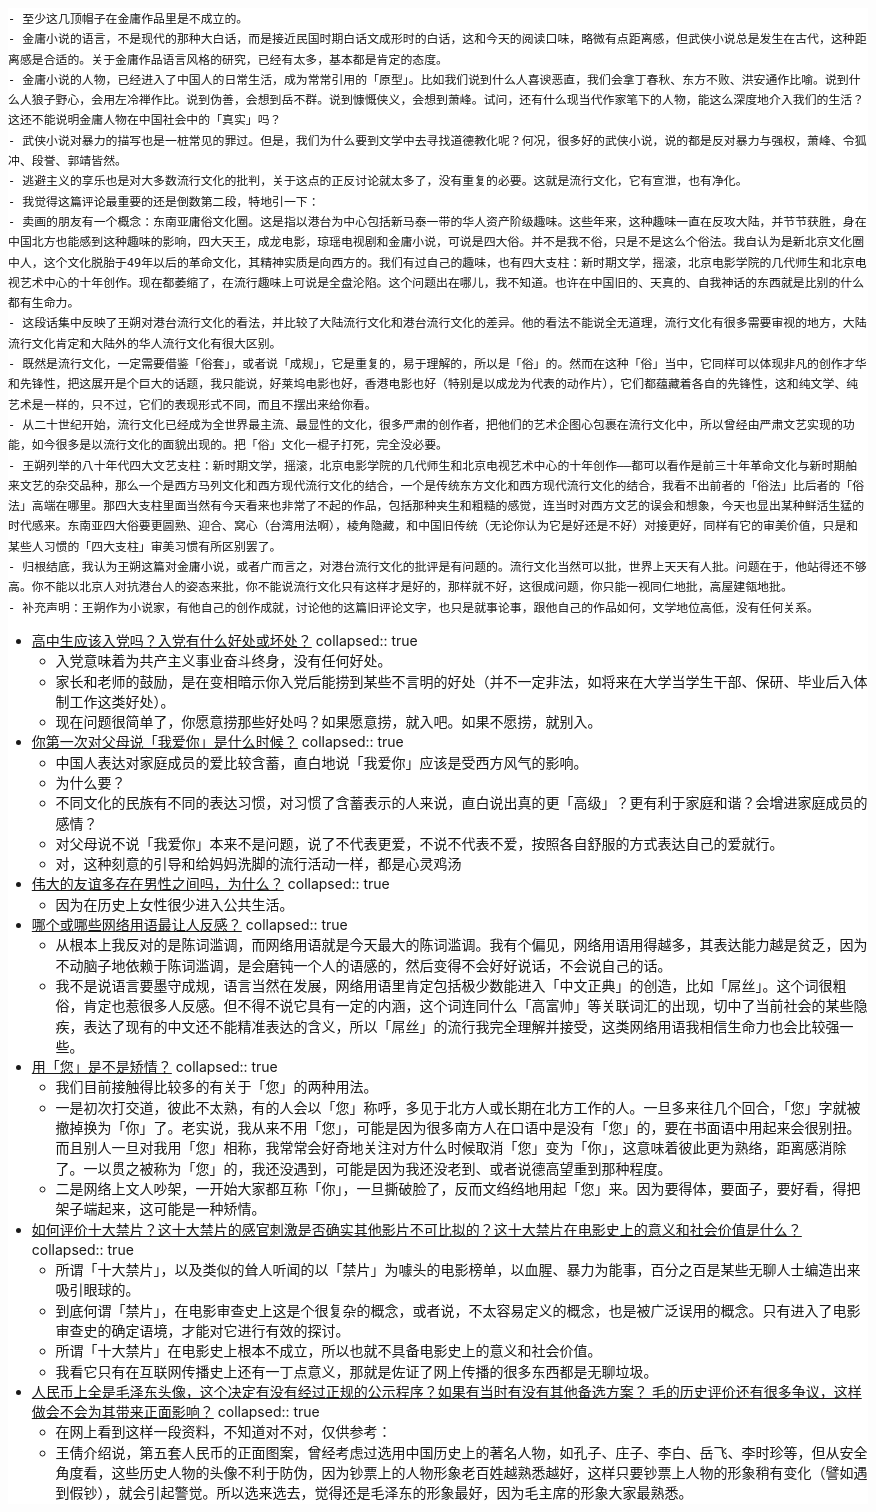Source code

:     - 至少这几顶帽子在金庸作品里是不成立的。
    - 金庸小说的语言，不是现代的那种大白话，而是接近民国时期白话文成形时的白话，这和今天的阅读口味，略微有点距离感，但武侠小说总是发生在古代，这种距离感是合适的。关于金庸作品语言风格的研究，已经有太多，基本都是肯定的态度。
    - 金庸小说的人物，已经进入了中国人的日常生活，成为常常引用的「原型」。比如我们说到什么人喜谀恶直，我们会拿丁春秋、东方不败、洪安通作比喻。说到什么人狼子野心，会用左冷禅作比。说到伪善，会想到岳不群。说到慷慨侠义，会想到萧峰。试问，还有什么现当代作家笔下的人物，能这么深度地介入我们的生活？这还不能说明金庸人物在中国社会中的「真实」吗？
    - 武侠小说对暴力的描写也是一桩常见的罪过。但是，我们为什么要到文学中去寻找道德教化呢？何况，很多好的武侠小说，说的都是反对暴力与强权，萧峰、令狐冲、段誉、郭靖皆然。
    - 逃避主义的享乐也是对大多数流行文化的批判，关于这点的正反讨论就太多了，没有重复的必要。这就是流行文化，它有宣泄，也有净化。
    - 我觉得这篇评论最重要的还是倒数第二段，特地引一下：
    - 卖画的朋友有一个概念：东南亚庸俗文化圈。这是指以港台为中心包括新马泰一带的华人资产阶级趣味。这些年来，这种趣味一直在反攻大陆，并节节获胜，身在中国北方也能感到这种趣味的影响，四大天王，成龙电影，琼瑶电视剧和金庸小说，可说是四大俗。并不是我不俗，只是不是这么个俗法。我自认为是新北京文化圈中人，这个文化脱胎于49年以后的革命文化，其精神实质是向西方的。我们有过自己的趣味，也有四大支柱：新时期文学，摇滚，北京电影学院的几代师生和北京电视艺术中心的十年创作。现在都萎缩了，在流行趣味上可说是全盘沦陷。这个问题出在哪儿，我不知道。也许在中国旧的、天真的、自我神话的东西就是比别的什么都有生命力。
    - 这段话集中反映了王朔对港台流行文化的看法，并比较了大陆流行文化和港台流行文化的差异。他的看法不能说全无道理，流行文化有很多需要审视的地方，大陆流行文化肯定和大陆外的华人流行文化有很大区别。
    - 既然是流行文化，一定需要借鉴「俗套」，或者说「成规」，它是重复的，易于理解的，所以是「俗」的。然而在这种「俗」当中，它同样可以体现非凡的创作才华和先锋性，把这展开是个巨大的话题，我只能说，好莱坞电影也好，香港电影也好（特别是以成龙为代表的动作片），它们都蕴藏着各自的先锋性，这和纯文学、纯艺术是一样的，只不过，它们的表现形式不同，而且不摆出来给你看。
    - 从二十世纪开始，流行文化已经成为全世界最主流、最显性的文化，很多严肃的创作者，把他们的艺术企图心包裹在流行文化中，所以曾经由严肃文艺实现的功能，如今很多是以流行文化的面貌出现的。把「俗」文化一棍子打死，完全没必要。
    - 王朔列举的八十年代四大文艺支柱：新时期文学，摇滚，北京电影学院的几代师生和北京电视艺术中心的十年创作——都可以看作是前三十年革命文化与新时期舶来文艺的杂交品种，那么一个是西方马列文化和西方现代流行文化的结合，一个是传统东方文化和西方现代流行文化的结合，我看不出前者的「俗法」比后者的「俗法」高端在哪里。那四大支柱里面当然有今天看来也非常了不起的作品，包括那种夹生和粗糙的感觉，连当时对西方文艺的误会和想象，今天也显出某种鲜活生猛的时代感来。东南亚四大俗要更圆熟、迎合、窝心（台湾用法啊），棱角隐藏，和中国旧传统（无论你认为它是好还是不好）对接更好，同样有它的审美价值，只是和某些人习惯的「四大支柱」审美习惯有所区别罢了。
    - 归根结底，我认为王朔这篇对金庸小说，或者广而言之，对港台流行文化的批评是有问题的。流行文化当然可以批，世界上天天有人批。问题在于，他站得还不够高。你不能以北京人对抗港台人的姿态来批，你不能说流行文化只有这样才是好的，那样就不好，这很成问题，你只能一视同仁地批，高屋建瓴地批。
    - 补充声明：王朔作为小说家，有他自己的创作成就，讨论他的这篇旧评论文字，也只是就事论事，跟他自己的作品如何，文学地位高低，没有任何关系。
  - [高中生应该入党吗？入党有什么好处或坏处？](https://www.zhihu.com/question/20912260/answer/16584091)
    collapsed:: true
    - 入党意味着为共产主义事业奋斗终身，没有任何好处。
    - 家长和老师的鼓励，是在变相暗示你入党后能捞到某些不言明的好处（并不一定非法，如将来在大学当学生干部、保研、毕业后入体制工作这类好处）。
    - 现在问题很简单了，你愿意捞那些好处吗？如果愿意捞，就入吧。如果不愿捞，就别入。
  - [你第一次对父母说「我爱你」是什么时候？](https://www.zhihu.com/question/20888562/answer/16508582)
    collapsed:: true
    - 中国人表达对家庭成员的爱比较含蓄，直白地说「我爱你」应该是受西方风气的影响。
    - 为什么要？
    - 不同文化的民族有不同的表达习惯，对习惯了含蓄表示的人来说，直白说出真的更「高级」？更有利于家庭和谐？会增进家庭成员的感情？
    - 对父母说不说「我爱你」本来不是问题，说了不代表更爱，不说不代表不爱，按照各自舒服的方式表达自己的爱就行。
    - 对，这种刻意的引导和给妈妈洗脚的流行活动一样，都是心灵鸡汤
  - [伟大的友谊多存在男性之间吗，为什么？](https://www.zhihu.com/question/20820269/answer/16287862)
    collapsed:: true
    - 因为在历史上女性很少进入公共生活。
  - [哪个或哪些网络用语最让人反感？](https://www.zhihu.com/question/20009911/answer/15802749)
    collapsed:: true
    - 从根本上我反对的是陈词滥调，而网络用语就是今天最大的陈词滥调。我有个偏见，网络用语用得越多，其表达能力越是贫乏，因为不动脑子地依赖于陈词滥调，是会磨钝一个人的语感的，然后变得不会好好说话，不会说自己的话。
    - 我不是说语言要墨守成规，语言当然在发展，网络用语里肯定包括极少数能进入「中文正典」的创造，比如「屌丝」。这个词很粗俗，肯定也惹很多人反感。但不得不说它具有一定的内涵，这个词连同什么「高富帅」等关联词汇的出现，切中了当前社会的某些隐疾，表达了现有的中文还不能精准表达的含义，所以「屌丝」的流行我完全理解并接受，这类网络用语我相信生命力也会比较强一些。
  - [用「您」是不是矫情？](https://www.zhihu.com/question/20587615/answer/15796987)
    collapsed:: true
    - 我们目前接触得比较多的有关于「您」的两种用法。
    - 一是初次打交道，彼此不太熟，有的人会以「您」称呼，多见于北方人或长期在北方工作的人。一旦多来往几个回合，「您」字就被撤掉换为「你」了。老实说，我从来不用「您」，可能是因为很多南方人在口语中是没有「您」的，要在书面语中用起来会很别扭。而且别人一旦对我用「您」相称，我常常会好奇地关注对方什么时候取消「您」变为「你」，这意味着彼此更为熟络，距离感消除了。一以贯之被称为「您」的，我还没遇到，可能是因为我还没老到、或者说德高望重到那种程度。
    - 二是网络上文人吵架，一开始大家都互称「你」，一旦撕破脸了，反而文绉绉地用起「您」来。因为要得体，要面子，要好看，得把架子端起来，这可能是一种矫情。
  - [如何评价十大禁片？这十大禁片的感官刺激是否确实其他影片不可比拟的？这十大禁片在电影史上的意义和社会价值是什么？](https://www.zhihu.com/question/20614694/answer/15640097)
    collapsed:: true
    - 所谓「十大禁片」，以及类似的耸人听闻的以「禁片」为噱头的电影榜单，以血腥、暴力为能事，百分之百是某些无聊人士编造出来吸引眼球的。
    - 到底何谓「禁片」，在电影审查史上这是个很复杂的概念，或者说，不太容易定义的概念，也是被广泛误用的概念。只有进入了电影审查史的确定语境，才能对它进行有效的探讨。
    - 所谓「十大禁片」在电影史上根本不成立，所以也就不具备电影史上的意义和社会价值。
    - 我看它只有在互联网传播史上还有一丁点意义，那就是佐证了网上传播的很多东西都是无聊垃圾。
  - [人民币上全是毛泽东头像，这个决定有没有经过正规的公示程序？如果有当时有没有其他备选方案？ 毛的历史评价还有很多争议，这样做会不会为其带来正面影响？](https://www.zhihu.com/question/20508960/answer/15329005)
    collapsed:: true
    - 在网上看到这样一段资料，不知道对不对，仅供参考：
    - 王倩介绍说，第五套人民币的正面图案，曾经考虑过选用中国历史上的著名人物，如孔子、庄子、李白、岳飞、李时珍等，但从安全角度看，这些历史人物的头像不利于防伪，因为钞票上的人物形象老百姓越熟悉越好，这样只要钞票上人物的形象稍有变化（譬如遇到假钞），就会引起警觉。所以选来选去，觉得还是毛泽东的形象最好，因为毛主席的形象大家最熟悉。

==

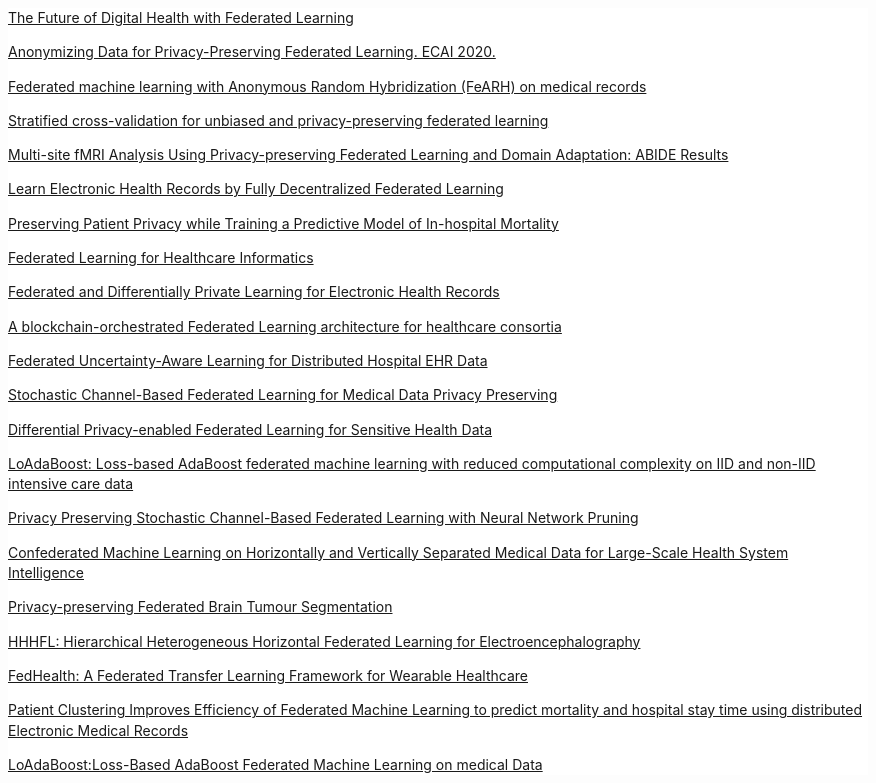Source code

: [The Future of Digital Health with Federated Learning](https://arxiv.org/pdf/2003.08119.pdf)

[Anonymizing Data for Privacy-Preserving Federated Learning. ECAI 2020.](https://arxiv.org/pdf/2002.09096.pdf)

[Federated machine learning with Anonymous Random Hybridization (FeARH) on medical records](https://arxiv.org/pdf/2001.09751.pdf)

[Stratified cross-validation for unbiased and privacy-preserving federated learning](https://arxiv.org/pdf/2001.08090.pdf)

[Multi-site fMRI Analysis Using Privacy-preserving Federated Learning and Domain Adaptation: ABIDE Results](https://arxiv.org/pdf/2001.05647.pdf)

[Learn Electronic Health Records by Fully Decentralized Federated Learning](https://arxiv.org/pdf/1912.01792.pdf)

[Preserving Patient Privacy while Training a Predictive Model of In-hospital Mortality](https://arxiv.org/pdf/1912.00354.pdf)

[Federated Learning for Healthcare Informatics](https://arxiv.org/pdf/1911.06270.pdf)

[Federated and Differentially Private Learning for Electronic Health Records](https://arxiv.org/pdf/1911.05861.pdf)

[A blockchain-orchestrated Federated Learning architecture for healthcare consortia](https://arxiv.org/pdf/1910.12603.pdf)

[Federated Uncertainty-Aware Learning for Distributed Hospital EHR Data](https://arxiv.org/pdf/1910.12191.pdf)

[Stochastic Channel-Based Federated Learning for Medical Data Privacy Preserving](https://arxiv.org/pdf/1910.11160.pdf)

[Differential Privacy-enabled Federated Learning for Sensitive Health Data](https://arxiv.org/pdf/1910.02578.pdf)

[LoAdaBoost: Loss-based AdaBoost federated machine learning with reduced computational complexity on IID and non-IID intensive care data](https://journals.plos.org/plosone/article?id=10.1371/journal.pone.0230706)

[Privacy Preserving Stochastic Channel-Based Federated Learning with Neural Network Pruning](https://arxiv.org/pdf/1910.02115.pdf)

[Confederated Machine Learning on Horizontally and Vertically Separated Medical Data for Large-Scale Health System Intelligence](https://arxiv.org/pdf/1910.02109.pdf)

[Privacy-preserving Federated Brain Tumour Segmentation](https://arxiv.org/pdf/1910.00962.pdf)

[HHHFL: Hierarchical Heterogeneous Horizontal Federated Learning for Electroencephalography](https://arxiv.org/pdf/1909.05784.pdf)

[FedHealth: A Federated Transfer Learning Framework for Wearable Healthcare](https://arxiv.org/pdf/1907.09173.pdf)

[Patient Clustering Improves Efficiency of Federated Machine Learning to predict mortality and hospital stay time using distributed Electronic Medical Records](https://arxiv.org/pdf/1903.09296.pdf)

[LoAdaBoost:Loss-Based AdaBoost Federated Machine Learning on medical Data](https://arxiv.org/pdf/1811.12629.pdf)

* * *

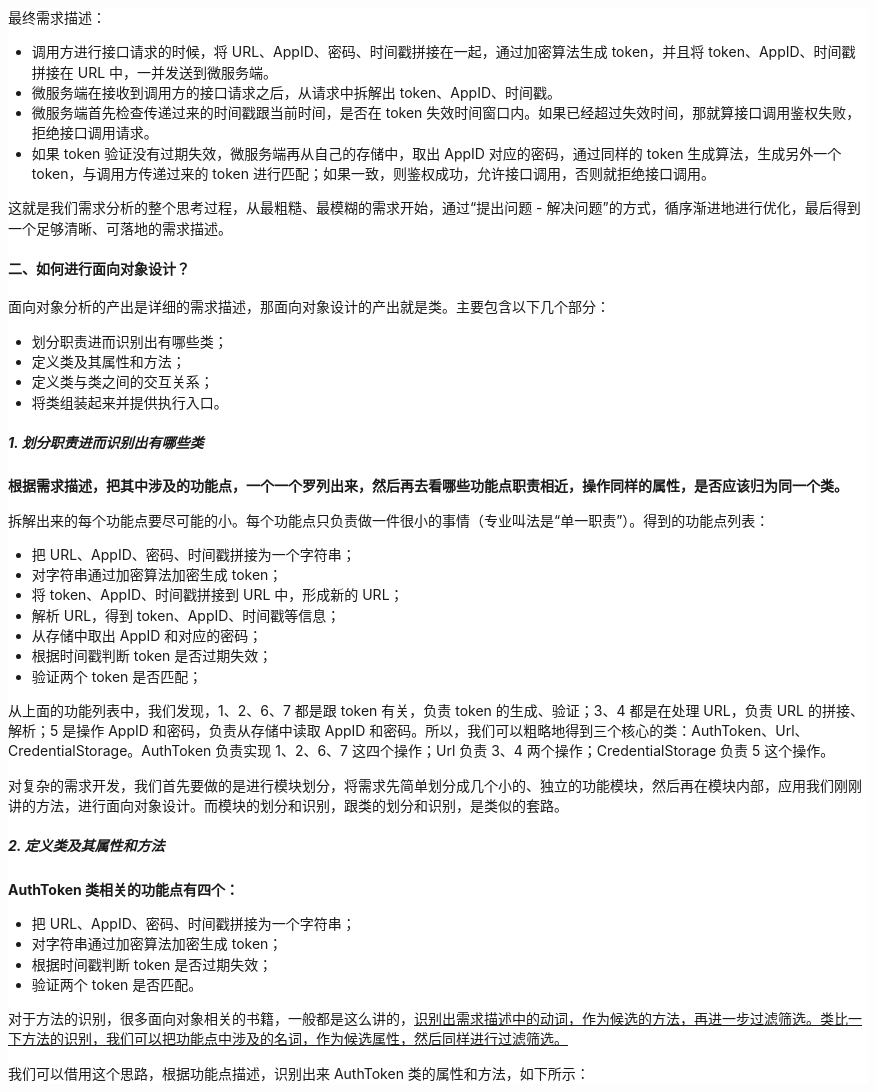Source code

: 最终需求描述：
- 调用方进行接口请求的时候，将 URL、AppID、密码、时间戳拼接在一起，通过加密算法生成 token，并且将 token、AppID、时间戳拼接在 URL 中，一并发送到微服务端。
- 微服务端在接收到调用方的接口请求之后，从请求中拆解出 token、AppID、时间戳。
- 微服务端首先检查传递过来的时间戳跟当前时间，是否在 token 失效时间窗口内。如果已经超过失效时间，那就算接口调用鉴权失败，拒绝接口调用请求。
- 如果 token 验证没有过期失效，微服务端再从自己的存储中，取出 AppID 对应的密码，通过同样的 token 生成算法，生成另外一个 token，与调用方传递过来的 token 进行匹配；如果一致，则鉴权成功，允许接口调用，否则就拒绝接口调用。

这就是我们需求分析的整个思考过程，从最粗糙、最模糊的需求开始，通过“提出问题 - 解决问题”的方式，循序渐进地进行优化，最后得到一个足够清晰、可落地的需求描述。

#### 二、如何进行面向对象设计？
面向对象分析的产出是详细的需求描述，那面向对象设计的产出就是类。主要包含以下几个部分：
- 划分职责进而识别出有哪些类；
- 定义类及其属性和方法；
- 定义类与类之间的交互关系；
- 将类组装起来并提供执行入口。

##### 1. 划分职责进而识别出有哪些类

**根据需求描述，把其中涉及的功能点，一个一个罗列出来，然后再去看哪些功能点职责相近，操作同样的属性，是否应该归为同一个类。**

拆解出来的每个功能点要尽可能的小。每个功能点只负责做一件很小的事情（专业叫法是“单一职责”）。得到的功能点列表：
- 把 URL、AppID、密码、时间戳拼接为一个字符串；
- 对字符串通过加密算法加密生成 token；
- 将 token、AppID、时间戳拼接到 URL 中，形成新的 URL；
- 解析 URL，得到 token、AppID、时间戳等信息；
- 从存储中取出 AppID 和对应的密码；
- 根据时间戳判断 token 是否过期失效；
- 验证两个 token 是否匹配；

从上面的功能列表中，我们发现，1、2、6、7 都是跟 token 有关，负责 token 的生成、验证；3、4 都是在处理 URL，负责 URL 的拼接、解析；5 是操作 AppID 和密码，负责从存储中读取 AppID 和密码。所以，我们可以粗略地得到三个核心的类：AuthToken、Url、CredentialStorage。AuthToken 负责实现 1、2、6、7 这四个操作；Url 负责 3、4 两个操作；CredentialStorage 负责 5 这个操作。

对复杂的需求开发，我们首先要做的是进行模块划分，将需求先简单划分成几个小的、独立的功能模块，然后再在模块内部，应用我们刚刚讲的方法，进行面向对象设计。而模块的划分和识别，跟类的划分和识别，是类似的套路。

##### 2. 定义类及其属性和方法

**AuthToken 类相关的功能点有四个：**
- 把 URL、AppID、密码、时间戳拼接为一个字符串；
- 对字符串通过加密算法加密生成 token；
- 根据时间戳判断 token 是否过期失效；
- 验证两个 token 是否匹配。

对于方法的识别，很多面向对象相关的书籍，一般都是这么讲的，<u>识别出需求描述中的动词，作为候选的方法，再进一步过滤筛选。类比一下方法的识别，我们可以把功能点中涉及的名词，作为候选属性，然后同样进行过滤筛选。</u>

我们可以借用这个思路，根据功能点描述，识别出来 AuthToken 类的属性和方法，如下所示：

• What is expected
Copy out the lines from the one containing "[HHHFL: Hierarchical Heterogeneous" through the one containing "[LoAdaBoost:Loss-Based AdaBoost Federated", both included, reproducing each one unchanged.

• Your response
[HHHFL: Hierarchical Heterogeneous Horizontal Federated Learning for Electroencephalography](https://arxiv.org/pdf/1909.05784.pdf)

[FedHealth: A Federated Transfer Learning Framework for Wearable Healthcare](https://arxiv.org/pdf/1907.09173.pdf)

[Patient Clustering Improves Efficiency of Federated Machine Learning to predict mortality and hospital stay time using distributed Electronic Medical Records](https://arxiv.org/pdf/1903.09296.pdf)

[LoAdaBoost:Loss-Based AdaBoost Federated Machine Learning on medical Data](https://arxiv.org/pdf/1811.12629.pdf)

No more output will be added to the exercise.